- _Exercise aim_
In the records below, pick out all lines containing the word "Hauges".

- _Material to process_
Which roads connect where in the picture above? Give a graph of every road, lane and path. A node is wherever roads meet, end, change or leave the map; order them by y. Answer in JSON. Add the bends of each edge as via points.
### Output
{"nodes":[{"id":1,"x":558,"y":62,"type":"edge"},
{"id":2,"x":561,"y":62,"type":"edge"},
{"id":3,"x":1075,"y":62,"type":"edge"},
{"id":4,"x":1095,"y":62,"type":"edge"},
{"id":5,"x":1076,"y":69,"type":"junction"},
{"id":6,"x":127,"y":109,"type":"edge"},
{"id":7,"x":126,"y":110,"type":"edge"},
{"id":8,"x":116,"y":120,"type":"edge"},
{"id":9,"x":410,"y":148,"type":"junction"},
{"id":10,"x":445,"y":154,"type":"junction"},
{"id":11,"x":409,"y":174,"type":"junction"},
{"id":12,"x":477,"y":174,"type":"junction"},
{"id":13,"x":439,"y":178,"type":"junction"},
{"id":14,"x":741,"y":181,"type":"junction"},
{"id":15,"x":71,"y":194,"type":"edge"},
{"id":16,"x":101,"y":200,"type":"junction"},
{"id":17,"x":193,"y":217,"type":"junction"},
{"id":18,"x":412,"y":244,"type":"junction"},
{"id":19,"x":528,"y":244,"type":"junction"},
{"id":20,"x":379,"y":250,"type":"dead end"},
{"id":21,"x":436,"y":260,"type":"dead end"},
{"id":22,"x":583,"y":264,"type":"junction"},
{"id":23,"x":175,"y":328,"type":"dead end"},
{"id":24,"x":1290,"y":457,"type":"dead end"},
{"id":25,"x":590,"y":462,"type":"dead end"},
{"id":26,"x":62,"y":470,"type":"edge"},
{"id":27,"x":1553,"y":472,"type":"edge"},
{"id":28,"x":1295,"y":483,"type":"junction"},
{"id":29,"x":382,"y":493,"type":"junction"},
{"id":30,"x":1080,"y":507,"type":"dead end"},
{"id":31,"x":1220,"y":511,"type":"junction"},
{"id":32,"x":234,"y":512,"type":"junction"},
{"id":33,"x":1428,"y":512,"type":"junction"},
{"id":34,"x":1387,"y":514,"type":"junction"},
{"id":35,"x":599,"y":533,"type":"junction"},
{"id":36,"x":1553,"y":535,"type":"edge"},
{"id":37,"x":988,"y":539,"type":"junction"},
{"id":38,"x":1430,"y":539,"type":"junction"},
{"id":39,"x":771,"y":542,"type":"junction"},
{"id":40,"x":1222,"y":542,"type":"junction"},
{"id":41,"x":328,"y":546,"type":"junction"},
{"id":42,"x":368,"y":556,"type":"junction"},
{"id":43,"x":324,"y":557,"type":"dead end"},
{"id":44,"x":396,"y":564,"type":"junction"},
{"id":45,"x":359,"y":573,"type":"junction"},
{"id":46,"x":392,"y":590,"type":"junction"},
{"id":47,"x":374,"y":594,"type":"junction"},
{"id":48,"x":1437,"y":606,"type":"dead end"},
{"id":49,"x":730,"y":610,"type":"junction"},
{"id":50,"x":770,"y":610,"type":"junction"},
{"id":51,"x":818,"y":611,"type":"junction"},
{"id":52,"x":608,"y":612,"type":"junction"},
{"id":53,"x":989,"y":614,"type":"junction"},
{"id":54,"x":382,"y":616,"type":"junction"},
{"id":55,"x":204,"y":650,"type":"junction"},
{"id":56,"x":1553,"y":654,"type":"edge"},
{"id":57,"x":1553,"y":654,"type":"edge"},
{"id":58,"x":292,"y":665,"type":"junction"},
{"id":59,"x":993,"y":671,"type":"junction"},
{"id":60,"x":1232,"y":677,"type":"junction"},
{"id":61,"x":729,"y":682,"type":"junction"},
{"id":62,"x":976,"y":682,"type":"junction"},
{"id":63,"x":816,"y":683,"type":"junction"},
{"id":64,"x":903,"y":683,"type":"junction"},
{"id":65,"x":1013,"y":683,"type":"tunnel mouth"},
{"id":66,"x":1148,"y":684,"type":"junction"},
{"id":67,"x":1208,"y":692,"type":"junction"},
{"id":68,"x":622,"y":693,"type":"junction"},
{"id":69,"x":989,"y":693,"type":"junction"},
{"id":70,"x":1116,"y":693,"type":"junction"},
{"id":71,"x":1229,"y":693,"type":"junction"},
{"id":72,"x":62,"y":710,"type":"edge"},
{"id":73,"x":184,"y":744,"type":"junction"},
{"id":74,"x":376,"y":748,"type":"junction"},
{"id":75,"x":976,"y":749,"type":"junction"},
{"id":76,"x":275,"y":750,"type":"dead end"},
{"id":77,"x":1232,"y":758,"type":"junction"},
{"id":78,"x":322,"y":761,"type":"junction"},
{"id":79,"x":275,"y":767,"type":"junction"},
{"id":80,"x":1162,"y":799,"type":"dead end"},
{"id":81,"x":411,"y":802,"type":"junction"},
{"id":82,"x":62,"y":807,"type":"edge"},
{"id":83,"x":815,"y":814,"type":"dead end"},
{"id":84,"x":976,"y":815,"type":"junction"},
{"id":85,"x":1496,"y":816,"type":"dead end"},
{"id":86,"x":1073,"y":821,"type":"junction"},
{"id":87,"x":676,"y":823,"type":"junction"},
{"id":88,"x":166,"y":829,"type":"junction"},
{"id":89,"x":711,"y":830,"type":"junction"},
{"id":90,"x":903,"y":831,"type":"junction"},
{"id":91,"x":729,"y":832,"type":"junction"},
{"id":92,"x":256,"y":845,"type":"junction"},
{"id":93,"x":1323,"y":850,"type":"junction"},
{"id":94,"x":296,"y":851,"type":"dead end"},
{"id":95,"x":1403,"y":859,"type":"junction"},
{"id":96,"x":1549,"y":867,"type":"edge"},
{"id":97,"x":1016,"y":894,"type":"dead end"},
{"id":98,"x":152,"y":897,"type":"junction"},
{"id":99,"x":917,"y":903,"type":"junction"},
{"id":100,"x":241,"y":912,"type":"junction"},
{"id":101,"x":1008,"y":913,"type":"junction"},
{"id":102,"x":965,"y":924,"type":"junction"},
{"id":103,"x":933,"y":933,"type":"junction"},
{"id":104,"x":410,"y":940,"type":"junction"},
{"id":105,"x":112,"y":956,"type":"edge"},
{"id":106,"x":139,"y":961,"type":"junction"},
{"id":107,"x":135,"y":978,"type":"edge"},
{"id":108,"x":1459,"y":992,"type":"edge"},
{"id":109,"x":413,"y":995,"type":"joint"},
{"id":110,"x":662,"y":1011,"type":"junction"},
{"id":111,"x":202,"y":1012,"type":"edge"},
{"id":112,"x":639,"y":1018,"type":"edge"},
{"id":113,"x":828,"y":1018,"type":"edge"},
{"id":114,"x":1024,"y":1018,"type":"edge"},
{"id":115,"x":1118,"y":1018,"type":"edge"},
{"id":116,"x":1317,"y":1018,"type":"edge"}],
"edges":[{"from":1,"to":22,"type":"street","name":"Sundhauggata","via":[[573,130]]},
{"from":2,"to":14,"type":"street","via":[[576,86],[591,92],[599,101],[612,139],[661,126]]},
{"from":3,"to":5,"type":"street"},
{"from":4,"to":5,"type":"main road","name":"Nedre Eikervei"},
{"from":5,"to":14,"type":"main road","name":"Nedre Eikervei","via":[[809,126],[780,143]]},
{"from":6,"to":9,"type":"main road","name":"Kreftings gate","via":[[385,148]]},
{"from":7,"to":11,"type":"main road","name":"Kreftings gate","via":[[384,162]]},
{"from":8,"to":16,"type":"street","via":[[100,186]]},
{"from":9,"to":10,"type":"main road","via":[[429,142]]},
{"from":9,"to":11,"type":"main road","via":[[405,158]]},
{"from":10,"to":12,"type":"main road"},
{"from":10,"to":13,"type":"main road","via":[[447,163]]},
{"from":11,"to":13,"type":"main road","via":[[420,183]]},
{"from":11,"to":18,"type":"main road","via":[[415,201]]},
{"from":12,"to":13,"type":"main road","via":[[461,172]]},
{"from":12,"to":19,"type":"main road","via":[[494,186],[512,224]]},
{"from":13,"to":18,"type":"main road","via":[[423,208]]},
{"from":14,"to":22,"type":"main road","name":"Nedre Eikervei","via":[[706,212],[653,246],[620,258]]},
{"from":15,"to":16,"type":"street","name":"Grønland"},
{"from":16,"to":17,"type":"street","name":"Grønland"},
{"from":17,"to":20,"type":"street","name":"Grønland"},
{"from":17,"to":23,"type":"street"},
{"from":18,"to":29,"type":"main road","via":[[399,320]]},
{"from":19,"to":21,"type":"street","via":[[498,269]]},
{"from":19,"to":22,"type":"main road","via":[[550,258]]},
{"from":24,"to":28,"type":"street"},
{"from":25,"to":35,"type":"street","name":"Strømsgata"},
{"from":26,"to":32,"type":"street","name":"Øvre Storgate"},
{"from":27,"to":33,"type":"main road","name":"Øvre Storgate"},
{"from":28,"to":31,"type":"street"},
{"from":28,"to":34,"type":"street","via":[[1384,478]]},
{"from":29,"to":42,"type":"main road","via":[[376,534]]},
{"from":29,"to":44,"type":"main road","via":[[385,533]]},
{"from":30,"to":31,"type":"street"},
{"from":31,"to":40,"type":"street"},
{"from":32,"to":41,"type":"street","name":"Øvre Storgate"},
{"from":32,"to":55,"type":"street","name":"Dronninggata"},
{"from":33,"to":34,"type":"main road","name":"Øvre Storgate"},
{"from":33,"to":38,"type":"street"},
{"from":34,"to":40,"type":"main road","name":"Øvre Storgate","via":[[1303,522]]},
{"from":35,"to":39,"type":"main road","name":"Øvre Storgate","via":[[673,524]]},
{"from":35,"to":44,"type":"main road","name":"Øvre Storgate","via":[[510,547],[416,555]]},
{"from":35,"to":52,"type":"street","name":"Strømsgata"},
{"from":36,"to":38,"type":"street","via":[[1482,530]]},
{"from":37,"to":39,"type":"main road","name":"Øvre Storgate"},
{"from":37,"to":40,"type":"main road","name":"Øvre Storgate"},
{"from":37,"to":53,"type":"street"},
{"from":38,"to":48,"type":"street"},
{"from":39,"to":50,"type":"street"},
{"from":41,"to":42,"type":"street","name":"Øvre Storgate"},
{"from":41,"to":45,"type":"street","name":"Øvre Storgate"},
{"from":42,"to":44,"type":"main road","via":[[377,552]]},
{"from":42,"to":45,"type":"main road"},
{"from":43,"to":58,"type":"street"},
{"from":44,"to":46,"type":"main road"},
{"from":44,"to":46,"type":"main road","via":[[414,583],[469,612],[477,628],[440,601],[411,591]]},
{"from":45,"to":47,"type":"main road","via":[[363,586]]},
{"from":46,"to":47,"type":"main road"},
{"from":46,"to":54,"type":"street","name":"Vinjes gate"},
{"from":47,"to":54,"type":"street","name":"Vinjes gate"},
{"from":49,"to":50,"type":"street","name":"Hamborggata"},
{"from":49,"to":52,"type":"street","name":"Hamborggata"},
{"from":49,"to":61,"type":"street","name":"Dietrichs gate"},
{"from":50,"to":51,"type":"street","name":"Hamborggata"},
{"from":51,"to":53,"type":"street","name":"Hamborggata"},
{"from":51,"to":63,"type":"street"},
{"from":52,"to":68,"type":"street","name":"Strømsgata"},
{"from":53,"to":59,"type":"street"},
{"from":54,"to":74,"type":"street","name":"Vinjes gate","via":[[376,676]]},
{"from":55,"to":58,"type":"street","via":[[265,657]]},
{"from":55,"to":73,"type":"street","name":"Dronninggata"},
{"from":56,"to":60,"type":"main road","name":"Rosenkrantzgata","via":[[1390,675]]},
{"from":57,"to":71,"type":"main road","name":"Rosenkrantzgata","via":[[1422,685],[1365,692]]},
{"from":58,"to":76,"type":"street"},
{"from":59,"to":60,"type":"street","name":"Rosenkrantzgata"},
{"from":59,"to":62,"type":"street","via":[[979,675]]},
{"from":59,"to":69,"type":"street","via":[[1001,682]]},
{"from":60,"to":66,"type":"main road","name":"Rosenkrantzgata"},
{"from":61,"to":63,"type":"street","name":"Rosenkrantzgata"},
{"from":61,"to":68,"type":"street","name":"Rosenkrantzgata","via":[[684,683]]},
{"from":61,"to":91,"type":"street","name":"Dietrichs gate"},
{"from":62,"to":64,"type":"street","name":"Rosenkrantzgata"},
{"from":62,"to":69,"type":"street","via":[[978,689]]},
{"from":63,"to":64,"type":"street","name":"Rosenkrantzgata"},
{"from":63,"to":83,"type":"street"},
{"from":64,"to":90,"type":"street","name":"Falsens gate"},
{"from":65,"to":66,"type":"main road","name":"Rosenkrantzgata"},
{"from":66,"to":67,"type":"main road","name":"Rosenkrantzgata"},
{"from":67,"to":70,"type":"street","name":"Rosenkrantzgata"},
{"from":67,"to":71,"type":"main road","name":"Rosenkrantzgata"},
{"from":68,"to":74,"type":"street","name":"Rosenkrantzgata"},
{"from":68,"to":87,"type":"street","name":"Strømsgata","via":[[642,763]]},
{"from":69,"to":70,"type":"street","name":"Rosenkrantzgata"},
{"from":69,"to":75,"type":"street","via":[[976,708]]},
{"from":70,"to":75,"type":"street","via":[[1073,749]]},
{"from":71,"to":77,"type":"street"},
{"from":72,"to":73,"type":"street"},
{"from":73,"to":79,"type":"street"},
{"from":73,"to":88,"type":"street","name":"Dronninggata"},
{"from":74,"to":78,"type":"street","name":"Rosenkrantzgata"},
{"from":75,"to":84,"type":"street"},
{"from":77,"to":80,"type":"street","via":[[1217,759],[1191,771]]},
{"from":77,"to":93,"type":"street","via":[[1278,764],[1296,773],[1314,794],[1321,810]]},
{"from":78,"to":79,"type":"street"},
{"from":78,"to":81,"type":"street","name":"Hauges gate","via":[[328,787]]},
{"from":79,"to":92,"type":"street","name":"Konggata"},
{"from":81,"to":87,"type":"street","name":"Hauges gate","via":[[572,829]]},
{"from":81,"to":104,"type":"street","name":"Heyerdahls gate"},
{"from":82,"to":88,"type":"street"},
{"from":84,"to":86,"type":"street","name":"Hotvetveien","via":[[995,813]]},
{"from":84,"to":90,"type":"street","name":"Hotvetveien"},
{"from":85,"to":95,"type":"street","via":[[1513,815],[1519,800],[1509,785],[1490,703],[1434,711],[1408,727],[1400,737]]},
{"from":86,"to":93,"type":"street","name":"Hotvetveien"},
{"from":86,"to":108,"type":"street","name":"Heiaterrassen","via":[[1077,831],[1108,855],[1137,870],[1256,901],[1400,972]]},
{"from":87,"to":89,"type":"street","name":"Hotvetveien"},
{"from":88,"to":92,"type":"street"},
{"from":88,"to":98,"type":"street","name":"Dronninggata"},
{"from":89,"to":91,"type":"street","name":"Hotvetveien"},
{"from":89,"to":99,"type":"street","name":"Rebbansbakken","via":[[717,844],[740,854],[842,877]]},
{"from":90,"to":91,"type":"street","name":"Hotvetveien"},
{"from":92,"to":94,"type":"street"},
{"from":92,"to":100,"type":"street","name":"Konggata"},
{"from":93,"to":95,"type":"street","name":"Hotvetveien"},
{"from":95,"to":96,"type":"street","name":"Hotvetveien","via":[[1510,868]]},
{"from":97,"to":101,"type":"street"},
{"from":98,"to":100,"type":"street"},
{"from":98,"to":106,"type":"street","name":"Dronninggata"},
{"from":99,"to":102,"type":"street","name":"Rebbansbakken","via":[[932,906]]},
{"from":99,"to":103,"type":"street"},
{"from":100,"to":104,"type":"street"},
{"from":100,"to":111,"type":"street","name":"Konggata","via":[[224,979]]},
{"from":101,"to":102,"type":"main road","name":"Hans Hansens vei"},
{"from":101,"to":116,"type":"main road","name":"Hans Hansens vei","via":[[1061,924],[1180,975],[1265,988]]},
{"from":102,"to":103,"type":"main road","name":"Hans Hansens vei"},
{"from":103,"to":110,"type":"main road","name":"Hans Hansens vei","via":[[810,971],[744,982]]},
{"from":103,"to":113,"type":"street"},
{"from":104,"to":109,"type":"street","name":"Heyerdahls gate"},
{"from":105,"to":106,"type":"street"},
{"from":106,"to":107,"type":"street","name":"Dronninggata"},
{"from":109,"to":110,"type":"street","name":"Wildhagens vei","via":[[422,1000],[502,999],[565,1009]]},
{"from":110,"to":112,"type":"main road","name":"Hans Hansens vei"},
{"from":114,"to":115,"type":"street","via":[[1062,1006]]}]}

- _Completed task_
{"from":78,"to":81,"type":"street","name":"Hauges gate","via":[[328,787]]},
{"from":81,"to":87,"type":"street","name":"Hauges gate","via":[[572,829]]},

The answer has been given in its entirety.